今回取り上げたのは、サントリー2代目社長の佐治敬三。そして、同社宣伝部のコピーライターとして辣腕をふるい、在職中に芥川賞を受賞、文壇に転じた開高健である。

「構想したのは4年前の2011年。デフレ経済で元気のない日本に、東日本大震災が追い打ちをかけた年です」

誰もが打ちひしがれ、不安に慄いていた。そんな陰鬱な世情に光さす人物像として、まず浮かんだのが佐治だった。

「会社帰りにバーに寄り、キープしたボトルのウイスキーを楽しむ――それまでなかったこうした洋酒文化を、戦後の日本に根付かせた人です」

ドイツ語の“エトヴァス・ノイエス(日に新た)”を信条とした佐治。成功に胡坐をかくことなく、当時、大手3社の寡占状態にあったビール市場に討ってでる。創業者で佐治の実父・鳥井信治郎にまで遡るサントリーの起業史として、本書は読み応えがある。

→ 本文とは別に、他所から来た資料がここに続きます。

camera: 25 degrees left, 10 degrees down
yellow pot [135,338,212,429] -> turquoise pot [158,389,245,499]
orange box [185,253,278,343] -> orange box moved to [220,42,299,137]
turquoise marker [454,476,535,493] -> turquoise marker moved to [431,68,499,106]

だが、本書にはさらなる主題が埋め込まれている。社長と平社員でありながら、盟友として互いを支え合った佐治と開高の関わりである。

「ふたりは、それぞれ心に深い闇を持つ人物。それゆえに、強い絆で結ばれていった」とみる著者は、双方の“闇”に深く踏み込んでいる。

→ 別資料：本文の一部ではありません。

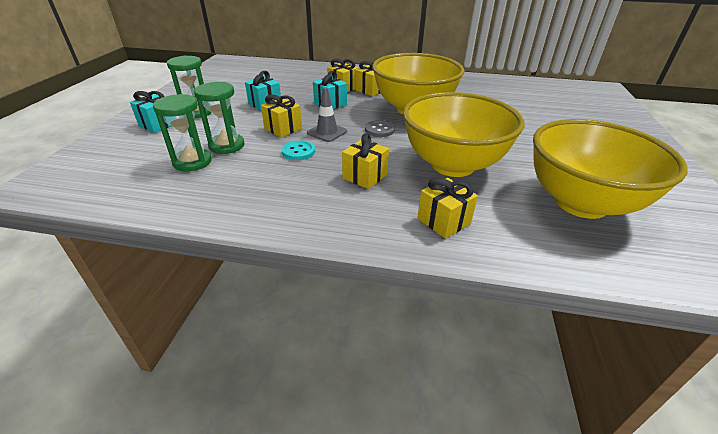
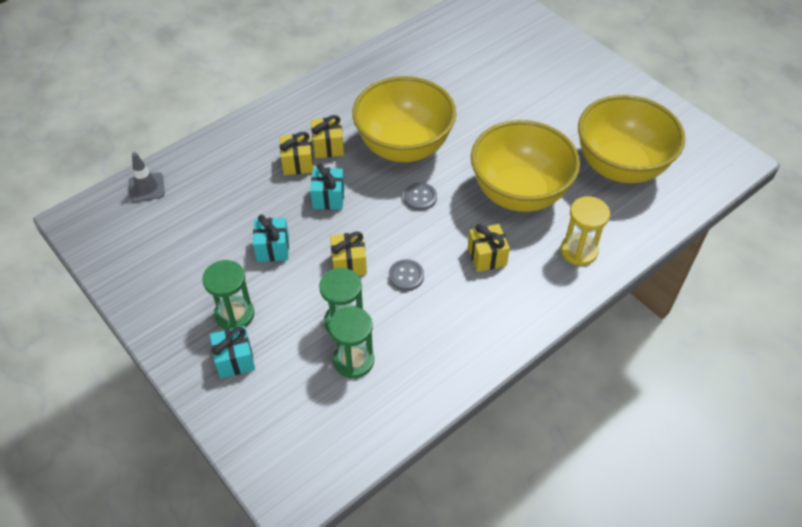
camera: 50 degrees left, 15 degrees up
turquoise button [282,140,315,160] -> grey button [389,259,424,291]
grey traffic cone [307,87,347,142] -> grey traffic cone moved to [129,152,165,203]
yellow gift [417,178,478,239] -> yellow hourglass [560,196,610,266]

無謀といわれた佐治のビール市場への挑戦。一方、佐治のもとでサントリーブランドを育て上げた開高は退社後、芥川賞作家の座にありながら、従軍記者としてベトナム戦争の前線に赴いた。それをきっかけに、開高はルポルタージュ文学とも呼ぶべき独自のスタイルを築いていく。

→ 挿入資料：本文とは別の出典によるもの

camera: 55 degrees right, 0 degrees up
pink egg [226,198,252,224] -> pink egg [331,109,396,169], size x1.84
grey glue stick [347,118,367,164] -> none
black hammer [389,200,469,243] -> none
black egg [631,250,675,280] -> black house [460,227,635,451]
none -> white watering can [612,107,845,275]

「彼らの心の闇は、新たな境地を切り拓いていく原動力でもあった」と著者はいう。

「震災で心に傷を負った人は多い。けれど、その痛みを知っているからこそ、苦境を越えられる力も人にはあると思うのです」

暗い世情の下でこそ、“エトヴァス・ノイエス”の精神を。ひとりでは強くなれない。しかし、信頼を寄せ、支え合える盟友とふたりなら、最強になれる――。

佐治と開高、ふたりの足跡を3年以上かけて克明に追った力作。本書のタイトルには、著者がそこから手にした教示が込められている。